The craft beer festival brought more than 10,000 people to downtown Clearwater in 2018 and this year’s event will bring even more people, she said.
“We will have some of the top food trucks and local restaurants, amazing musical and variety acts, art demonstrations, interactive games, and a selection of the some of the best craft beers made in the Tampa Bay area,” Teixeira said.
In addition to great beer and food, there will be a music stage featuring well-known area bands and musicians including Chris McCarty, The Rectifiers, and reggae band headliner Jahfari. The block party also will include an area dedicated to kids who want to try different kinds of art. Roving performers also will entertain and delight the crowd.

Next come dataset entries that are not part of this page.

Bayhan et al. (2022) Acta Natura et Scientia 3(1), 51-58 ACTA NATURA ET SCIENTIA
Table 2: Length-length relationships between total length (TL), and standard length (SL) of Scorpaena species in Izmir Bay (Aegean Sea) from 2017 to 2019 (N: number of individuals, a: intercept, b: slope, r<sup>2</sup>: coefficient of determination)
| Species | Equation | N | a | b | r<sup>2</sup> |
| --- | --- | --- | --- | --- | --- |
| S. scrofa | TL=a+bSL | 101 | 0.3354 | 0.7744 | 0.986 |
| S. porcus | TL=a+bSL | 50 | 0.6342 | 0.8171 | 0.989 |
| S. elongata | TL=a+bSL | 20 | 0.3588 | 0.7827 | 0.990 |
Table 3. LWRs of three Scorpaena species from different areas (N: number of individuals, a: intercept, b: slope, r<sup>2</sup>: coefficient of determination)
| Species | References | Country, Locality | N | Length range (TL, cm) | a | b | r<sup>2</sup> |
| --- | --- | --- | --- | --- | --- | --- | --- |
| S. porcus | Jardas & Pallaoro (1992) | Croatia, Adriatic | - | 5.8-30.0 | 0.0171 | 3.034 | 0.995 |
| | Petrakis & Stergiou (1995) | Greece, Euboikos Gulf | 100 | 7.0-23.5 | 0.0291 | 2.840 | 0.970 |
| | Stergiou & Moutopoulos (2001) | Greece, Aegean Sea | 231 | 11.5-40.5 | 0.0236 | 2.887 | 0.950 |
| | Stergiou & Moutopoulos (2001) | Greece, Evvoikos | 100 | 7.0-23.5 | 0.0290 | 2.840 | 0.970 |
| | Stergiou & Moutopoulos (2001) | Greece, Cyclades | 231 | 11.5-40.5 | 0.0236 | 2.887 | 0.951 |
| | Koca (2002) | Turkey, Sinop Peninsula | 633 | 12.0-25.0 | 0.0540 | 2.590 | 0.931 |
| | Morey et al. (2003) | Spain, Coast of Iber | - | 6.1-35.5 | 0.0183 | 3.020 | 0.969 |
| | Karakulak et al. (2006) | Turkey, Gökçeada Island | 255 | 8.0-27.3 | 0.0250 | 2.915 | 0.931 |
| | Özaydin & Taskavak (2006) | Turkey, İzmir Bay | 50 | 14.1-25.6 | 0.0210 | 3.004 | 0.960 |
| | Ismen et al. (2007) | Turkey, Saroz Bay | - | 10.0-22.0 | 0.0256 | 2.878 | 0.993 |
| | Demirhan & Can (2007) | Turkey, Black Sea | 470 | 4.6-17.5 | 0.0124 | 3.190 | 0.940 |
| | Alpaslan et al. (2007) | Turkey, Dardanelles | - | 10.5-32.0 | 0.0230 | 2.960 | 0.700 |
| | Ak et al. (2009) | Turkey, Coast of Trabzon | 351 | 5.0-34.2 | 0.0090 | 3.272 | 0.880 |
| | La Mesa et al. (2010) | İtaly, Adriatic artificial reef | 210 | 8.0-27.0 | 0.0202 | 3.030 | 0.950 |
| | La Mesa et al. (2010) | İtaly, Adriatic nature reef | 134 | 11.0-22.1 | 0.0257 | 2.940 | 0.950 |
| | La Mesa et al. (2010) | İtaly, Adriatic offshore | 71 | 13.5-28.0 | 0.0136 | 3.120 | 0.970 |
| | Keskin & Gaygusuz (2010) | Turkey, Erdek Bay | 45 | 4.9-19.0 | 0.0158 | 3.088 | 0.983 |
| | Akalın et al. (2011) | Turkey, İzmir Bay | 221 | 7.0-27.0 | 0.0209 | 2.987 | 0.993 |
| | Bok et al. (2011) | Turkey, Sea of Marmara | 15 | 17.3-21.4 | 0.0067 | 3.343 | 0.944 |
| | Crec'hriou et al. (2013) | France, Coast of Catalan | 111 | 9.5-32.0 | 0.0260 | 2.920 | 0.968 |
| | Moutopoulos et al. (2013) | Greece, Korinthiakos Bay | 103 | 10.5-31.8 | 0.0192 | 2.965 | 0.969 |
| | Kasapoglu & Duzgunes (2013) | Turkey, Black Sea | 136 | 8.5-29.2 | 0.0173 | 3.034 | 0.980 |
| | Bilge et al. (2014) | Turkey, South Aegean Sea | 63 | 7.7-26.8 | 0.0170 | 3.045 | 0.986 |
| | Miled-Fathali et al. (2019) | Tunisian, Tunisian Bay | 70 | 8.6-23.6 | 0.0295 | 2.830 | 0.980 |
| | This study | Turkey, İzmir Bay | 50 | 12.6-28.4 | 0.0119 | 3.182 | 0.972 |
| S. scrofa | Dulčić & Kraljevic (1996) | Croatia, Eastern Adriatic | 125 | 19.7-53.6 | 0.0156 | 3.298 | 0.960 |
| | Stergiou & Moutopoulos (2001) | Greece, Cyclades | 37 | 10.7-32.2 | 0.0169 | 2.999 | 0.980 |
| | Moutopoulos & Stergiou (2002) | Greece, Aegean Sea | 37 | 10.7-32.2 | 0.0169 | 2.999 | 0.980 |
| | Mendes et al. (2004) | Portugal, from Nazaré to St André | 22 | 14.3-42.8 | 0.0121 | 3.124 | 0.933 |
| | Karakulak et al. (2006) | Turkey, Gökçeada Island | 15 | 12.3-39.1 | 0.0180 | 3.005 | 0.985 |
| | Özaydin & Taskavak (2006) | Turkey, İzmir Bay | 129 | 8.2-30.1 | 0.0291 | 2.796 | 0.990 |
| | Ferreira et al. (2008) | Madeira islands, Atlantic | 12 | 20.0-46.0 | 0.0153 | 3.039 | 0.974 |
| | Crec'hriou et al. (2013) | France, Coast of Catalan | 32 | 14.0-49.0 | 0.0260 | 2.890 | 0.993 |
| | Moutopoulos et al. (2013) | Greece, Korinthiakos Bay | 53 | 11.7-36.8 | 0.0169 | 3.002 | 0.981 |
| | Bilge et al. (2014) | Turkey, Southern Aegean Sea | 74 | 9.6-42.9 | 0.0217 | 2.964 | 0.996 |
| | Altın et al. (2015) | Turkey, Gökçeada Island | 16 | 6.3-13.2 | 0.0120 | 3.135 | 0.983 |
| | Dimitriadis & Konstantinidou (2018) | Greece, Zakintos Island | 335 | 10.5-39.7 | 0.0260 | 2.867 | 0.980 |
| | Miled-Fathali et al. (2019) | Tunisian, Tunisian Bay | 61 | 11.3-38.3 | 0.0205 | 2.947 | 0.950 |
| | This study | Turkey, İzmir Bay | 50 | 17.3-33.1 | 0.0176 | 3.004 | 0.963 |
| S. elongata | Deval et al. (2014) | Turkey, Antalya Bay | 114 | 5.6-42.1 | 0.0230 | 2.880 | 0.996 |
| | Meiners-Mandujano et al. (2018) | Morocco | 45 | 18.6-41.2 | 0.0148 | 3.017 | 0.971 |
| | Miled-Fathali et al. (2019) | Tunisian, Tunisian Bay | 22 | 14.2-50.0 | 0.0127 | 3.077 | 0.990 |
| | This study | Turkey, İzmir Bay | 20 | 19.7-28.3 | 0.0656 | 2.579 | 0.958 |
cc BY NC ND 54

Aerialists, henna art, face painting, balloon sculpture, caricatures, chalk art, and interactive games also are part of the mix.
Cleveland Street, anchored on one end by the Capital Theater, is coming to life with four new restaurants, thanks to a city program that shares the cost of starting the businesses. The Anchor Tenant Program, managed by the city’s Community Redevelopment Agency, offers loans and grants to businesses to help them build out kitchens, dining rooms, and bars. The business owners don’t have to pay them back for five years, in some cases.
In February, the CRA awarded grants to four locations, some of which are owned by CDP members: Pour Yours, Vector Bar & Arcade, Tequila’s Mexican Grill and Cantina, and Blackbrick Tavern. The street will do nothing but grow and draw more interesting people and events, business owners hope.
“The CDP’s goal is to provide people with a really interactive, immersive, and cool block party experience and introduce them to the vibrant downtown scene so they will visit again and again,” Sullivan said. “This year, the event also will feature a local charity. Julie Weintraub’s Hands Across the Bay will be holding a fundraiser by selling handbags and other items at the festival.”
The best part: admission and parking is free in downtown, including at the city parking garage on Garden Avenue, during the entire weekend.